__To do__
Among the entries, find the lines with the string "IFNg" and report them.

__Record extracts__

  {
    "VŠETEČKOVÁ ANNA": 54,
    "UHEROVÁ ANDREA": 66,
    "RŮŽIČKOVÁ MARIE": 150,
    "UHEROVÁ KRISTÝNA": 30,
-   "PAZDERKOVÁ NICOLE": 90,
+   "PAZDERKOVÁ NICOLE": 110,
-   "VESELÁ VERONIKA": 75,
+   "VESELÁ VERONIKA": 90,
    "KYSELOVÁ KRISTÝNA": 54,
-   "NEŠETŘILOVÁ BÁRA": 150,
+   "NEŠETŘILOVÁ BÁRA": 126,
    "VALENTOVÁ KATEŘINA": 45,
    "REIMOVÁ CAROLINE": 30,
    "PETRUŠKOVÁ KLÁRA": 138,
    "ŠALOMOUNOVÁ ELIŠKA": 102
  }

==

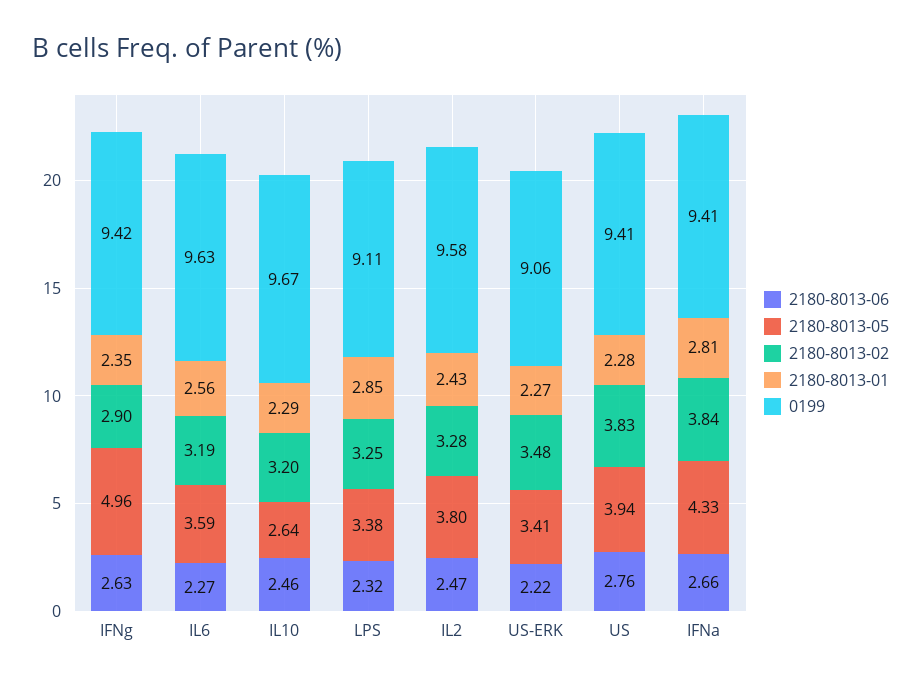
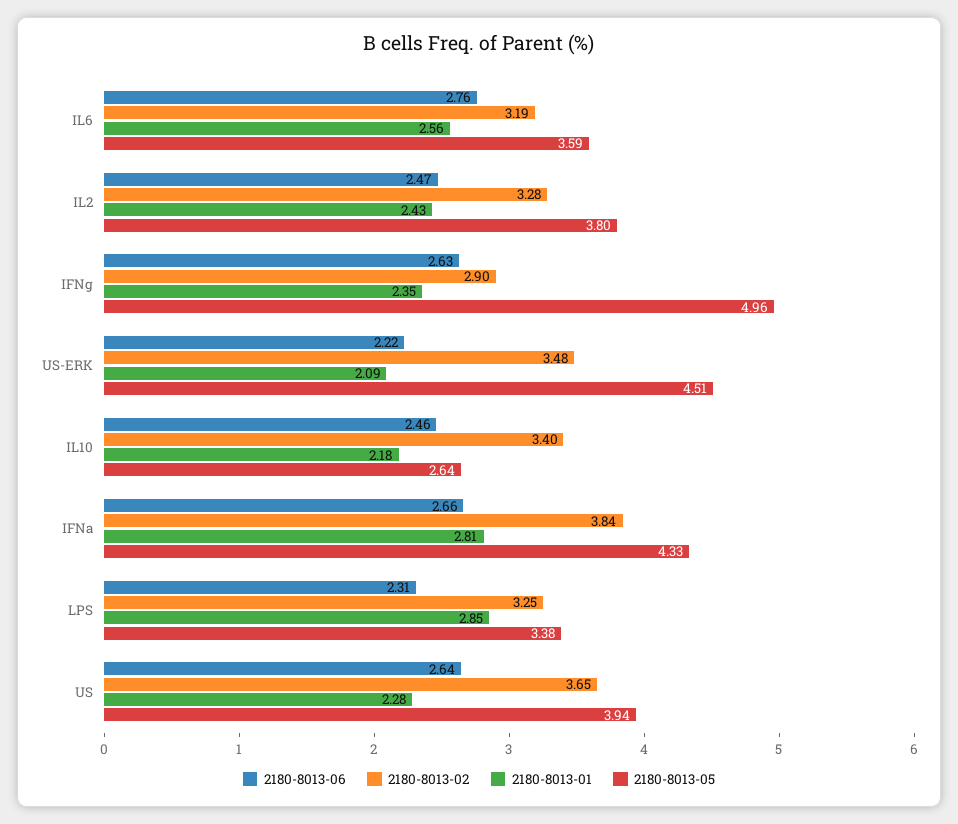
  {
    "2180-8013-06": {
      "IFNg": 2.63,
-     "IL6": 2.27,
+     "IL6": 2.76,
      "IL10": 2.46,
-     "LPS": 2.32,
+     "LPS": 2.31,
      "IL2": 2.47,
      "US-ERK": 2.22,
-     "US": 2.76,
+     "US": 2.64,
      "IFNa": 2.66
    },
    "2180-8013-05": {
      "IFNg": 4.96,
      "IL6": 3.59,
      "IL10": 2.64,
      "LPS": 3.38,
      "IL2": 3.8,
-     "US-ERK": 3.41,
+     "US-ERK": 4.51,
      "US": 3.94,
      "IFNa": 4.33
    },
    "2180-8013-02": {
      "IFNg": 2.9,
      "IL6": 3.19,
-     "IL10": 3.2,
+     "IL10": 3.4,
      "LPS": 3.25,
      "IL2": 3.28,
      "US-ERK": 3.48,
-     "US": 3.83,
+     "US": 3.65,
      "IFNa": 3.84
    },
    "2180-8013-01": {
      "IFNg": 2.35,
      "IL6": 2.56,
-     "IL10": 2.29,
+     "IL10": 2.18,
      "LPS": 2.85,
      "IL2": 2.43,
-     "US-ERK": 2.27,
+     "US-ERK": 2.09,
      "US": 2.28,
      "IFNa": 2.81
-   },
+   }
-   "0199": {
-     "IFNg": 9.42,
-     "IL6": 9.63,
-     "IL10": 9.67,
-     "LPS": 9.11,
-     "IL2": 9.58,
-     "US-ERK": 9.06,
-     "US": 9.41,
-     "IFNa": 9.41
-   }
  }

__Task response__
      "IFNg": 2.63,
      "IFNg": 4.96,
      "IFNg": 2.9,
      "IFNg": 2.35,
-     "IFNg": 9.42,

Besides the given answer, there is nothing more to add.